DATA TO PROCESS Start Marker
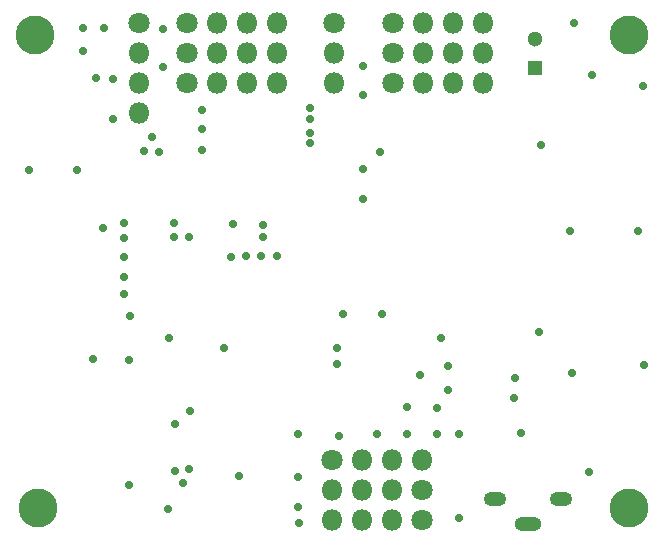
<source format=gbs>
G04 #@! TF.FileFunction,Soldermask,Bot*
%FSLAX46Y46*%
G04 Gerber Fmt 4.6, Leading zero omitted, Abs format (unit mm)*
G04 Created by KiCad (PCBNEW 4.0.7) date 01/06/19 19:56:26*
%MOMM*%
%LPD*%
G01*
G04 APERTURE LIST*
%ADD10C,0.200000*%
%ADD11C,0.700000*%
%ADD12C,3.300000*%
%ADD13C,1.300000*%
%ADD14R,1.300000X1.300000*%
%ADD15O,1.900000X1.200000*%
%ADD16O,2.300000X1.200000*%
%ADD17O,1.800000X1.800000*%
%ADD18C,1.800000*%
G04 APERTURE END LIST*
D10*
D11*
X51600000Y-46100000D03*
X50000000Y-36400000D03*
X50000000Y-33800000D03*
X50000000Y-27600000D03*
X50000000Y-25100000D03*
X73700000Y-26800000D03*
X69400000Y-25900000D03*
X67900000Y-21500000D03*
X65100000Y-31800000D03*
X73800000Y-50400000D03*
X73300000Y-39100000D03*
X67500000Y-39100000D03*
X64900000Y-47600000D03*
X67700000Y-51100000D03*
X62900000Y-51500000D03*
X69100000Y-59500000D03*
X58100000Y-63400000D03*
X58100000Y-56300000D03*
X56300000Y-56300000D03*
X56300000Y-54100000D03*
X57200000Y-50500000D03*
X47800000Y-50300000D03*
X53700000Y-54000000D03*
X53700000Y-56300000D03*
X51200000Y-56300000D03*
X48000000Y-56400000D03*
X44500000Y-56300000D03*
X44600000Y-63800000D03*
X44500000Y-62400000D03*
X44500000Y-59900000D03*
X39500000Y-59800000D03*
X33500000Y-62600000D03*
X34100000Y-59400000D03*
X34100000Y-55400000D03*
X30300000Y-46300000D03*
X29800000Y-44400000D03*
X29800000Y-43000000D03*
X29800000Y-41300000D03*
X29800000Y-39700000D03*
X29800000Y-38400000D03*
X34000000Y-39600000D03*
X35300000Y-39600000D03*
X41500000Y-39600000D03*
X41500000Y-38600000D03*
X39000000Y-38500000D03*
X34000000Y-38400000D03*
X36400000Y-32200000D03*
X36400000Y-30400000D03*
X36400000Y-28800000D03*
X32100000Y-31100000D03*
X28800000Y-29600000D03*
X28800000Y-26200000D03*
X33100000Y-25200000D03*
X33100000Y-22000000D03*
X26300000Y-23800000D03*
X28100000Y-21900000D03*
X26300000Y-21900000D03*
X25800000Y-33900000D03*
D12*
X22500000Y-62500000D03*
X22250000Y-22500000D03*
D13*
X64550000Y-22800000D03*
D14*
X64550000Y-25300000D03*
D12*
X72500000Y-62500000D03*
D15*
X61200000Y-61725000D03*
X66800000Y-61725000D03*
D16*
X64000000Y-63875000D03*
D17*
X60120000Y-26540000D03*
D18*
X52500000Y-26540000D03*
D17*
X55040000Y-26540000D03*
X57580000Y-26540000D03*
X60120000Y-21460000D03*
X60120000Y-24000000D03*
X57580000Y-21460000D03*
D18*
X52500000Y-21460000D03*
D17*
X55040000Y-21460000D03*
D18*
X52500000Y-24000000D03*
D17*
X55040000Y-24000000D03*
X57580000Y-24000000D03*
D18*
X47500000Y-21460000D03*
D17*
X47500000Y-24000000D03*
X47500000Y-26540000D03*
X42720000Y-26540000D03*
D18*
X35100000Y-26540000D03*
D17*
X37640000Y-26540000D03*
X40180000Y-26540000D03*
X42720000Y-21460000D03*
X42720000Y-24000000D03*
X40180000Y-21460000D03*
D18*
X35100000Y-21460000D03*
D17*
X37640000Y-21460000D03*
D18*
X35100000Y-24000000D03*
D17*
X37640000Y-24000000D03*
X40180000Y-24000000D03*
D12*
X72500000Y-22500000D03*
D17*
X31000000Y-29080000D03*
D18*
X31000000Y-21460000D03*
D17*
X31000000Y-24000000D03*
X31000000Y-26540000D03*
X55000000Y-58460000D03*
D18*
X47380000Y-58460000D03*
D17*
X49920000Y-58460000D03*
X52460000Y-58460000D03*
X47380000Y-63540000D03*
X47380000Y-61000000D03*
X49920000Y-63540000D03*
D18*
X55000000Y-63540000D03*
D17*
X52460000Y-63540000D03*
D18*
X55000000Y-61000000D03*
D17*
X52460000Y-61000000D03*
X49920000Y-61000000D03*
D11*
X21700000Y-33900000D03*
X28000000Y-38800000D03*
X33600000Y-48100000D03*
X35300000Y-59225000D03*
X27400000Y-26150000D03*
X56600000Y-48100000D03*
X62800000Y-53200000D03*
X63400000Y-56200000D03*
X30200000Y-50000000D03*
X30200000Y-60600000D03*
X34750000Y-60450000D03*
X27150000Y-49900000D03*
X31450000Y-32300000D03*
X57150000Y-52550000D03*
X32750000Y-32350000D03*
X54850000Y-51300000D03*
X45500000Y-31650000D03*
X45500000Y-28700000D03*
X45500000Y-29600000D03*
X45500000Y-30750000D03*
X42700000Y-41200000D03*
X38800000Y-41300000D03*
X40100000Y-41200000D03*
X41400000Y-41200000D03*
X35325000Y-54325000D03*
X51400000Y-32400000D03*
X48300000Y-46100000D03*
X47800000Y-49000000D03*
X38200000Y-49000000D03*
M02*

</source>
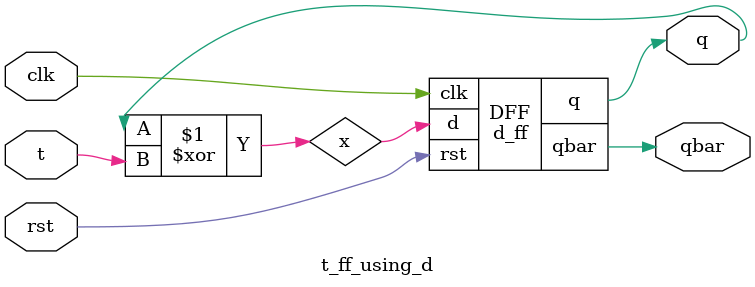
<source format=v>
`timescale 1ns / 1ps

module d_ff(input clk,rst,d,output reg q=1,output qbar);
assign qbar=~q;
always@(posedge clk)
begin
if(!rst)
q<=d;
else
q<=1'b0;
end
endmodule
module t_ff_using_d(
    input clk,
    input rst,
    input t,
    output q,
    output qbar
    ); 
    wire x;
    assign x=q^t;
    d_ff DFF(clk,rst,x,q,qbar);
endmodule

</source>
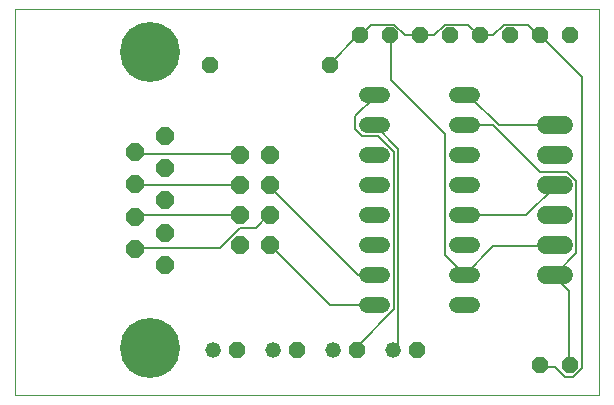
<source format=gtl>
G75*
%MOIN*%
%OFA0B0*%
%FSLAX25Y25*%
%IPPOS*%
%LPD*%
%AMOC8*
5,1,8,0,0,1.08239X$1,22.5*
%
%ADD10C,0.00000*%
%ADD11OC8,0.05200*%
%ADD12C,0.05200*%
%ADD13C,0.05200*%
%ADD14OC8,0.06000*%
%ADD15C,0.06000*%
%ADD16C,0.20000*%
%ADD17C,0.00600*%
D10*
X0052595Y0028933D02*
X0052595Y0157634D01*
X0247516Y0157634D01*
X0247516Y0028933D01*
X0052595Y0028933D01*
D11*
X0126595Y0043933D03*
X0146595Y0043933D03*
X0166595Y0043933D03*
X0186595Y0043933D03*
X0227595Y0038933D03*
X0237595Y0038933D03*
X0157595Y0138933D03*
X0167595Y0148933D03*
X0177595Y0148933D03*
X0187595Y0148933D03*
X0197595Y0148933D03*
X0207595Y0148933D03*
X0217595Y0148933D03*
X0227595Y0148933D03*
X0237595Y0148933D03*
X0117595Y0138933D03*
D12*
X0118595Y0043933D03*
X0138595Y0043933D03*
X0158595Y0043933D03*
X0178595Y0043933D03*
D13*
X0175195Y0058933D02*
X0169995Y0058933D01*
X0169995Y0068933D02*
X0175195Y0068933D01*
X0175195Y0078933D02*
X0169995Y0078933D01*
X0169995Y0088933D02*
X0175195Y0088933D01*
X0175195Y0098933D02*
X0169995Y0098933D01*
X0169995Y0108933D02*
X0175195Y0108933D01*
X0175195Y0118933D02*
X0169995Y0118933D01*
X0169995Y0128933D02*
X0175195Y0128933D01*
X0199995Y0128933D02*
X0205195Y0128933D01*
X0205195Y0118933D02*
X0199995Y0118933D01*
X0199995Y0108933D02*
X0205195Y0108933D01*
X0205195Y0098933D02*
X0199995Y0098933D01*
X0199995Y0088933D02*
X0205195Y0088933D01*
X0205195Y0078933D02*
X0199995Y0078933D01*
X0199995Y0068933D02*
X0205195Y0068933D01*
X0205195Y0058933D02*
X0199995Y0058933D01*
D14*
X0137595Y0078933D03*
X0127595Y0078933D03*
X0127595Y0088933D03*
X0137595Y0088933D03*
X0137595Y0098933D03*
X0127595Y0098933D03*
X0127595Y0108933D03*
X0137595Y0108933D03*
X0102595Y0104733D03*
X0092595Y0099333D03*
X0102595Y0093933D03*
X0092595Y0088533D03*
X0102595Y0083133D03*
X0092595Y0077733D03*
X0102595Y0072333D03*
X0092595Y0110133D03*
X0102595Y0115533D03*
D15*
X0229595Y0118933D02*
X0235595Y0118933D01*
X0235595Y0108933D02*
X0229595Y0108933D01*
X0229595Y0098933D02*
X0235595Y0098933D01*
X0235595Y0088933D02*
X0229595Y0088933D01*
X0229595Y0078933D02*
X0235595Y0078933D01*
X0235595Y0068933D02*
X0229595Y0068933D01*
D16*
X0097595Y0044633D03*
X0097595Y0143233D03*
D17*
X0092595Y0110133D02*
X0093395Y0109333D01*
X0127595Y0109333D01*
X0127595Y0108933D01*
X0127595Y0099133D02*
X0127595Y0098933D01*
X0127595Y0099133D02*
X0092795Y0099133D01*
X0092595Y0099333D01*
X0092795Y0088933D02*
X0092595Y0088533D01*
X0092795Y0088933D02*
X0127595Y0088933D01*
X0127595Y0084733D02*
X0132995Y0084733D01*
X0137195Y0088933D01*
X0137595Y0088933D01*
X0127595Y0084733D02*
X0120995Y0078133D01*
X0092795Y0078133D01*
X0092595Y0077733D01*
X0137595Y0078933D02*
X0157595Y0058933D01*
X0172595Y0058933D01*
X0179195Y0057733D02*
X0179195Y0109933D01*
X0173795Y0115333D01*
X0168395Y0115333D01*
X0165995Y0117733D01*
X0165995Y0121933D01*
X0172595Y0128533D01*
X0172595Y0128933D01*
X0177995Y0133933D02*
X0195995Y0115933D01*
X0195995Y0075733D01*
X0202595Y0069133D01*
X0202595Y0068933D01*
X0202595Y0069133D02*
X0212195Y0078733D01*
X0232595Y0078733D01*
X0232595Y0078933D01*
X0239795Y0076333D02*
X0232595Y0069133D01*
X0232595Y0068933D01*
X0232595Y0068533D01*
X0237395Y0063733D01*
X0237395Y0039133D01*
X0237595Y0038933D01*
X0241595Y0037933D02*
X0238595Y0034933D01*
X0236195Y0034933D01*
X0232595Y0038533D01*
X0227795Y0038533D01*
X0227595Y0038933D01*
X0241595Y0037933D02*
X0241595Y0135133D01*
X0227795Y0148933D01*
X0227595Y0148933D01*
X0227195Y0148933D01*
X0223595Y0152533D01*
X0215795Y0152533D01*
X0212195Y0148933D01*
X0207595Y0148933D01*
X0207395Y0148933D01*
X0203795Y0152533D01*
X0195995Y0152533D01*
X0192395Y0148933D01*
X0187595Y0148933D01*
X0182795Y0148933D01*
X0179195Y0152533D01*
X0171395Y0152533D01*
X0167795Y0148933D01*
X0167595Y0148933D01*
X0167195Y0148933D01*
X0157595Y0139333D01*
X0157595Y0138933D01*
X0177995Y0133933D02*
X0177995Y0148933D01*
X0177595Y0148933D01*
X0202595Y0128933D02*
X0202595Y0128533D01*
X0204395Y0128533D01*
X0213995Y0118933D01*
X0232595Y0118933D01*
X0227795Y0103333D02*
X0212195Y0118933D01*
X0202595Y0118933D01*
X0180395Y0111133D02*
X0180395Y0045733D01*
X0178595Y0043933D01*
X0166595Y0043933D02*
X0166595Y0045133D01*
X0179195Y0057733D01*
X0172595Y0068933D02*
X0172595Y0069133D01*
X0167195Y0069133D01*
X0137795Y0098533D01*
X0137595Y0098933D01*
X0172595Y0118933D02*
X0180395Y0111133D01*
X0202595Y0088933D02*
X0222995Y0088933D01*
X0232595Y0098533D01*
X0232595Y0098933D01*
X0236795Y0103333D02*
X0227795Y0103333D01*
X0236795Y0103333D02*
X0239795Y0100333D01*
X0239795Y0076333D01*
M02*

</source>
DATA TO PROCESS End Marker
Write out every line in the data that holds the string "qbar".

module d_ff(input clk,rst,d,output reg q=1,output qbar);
assign qbar=~q;
    output qbar
    d_ff DFF(clk,rst,x,q,qbar);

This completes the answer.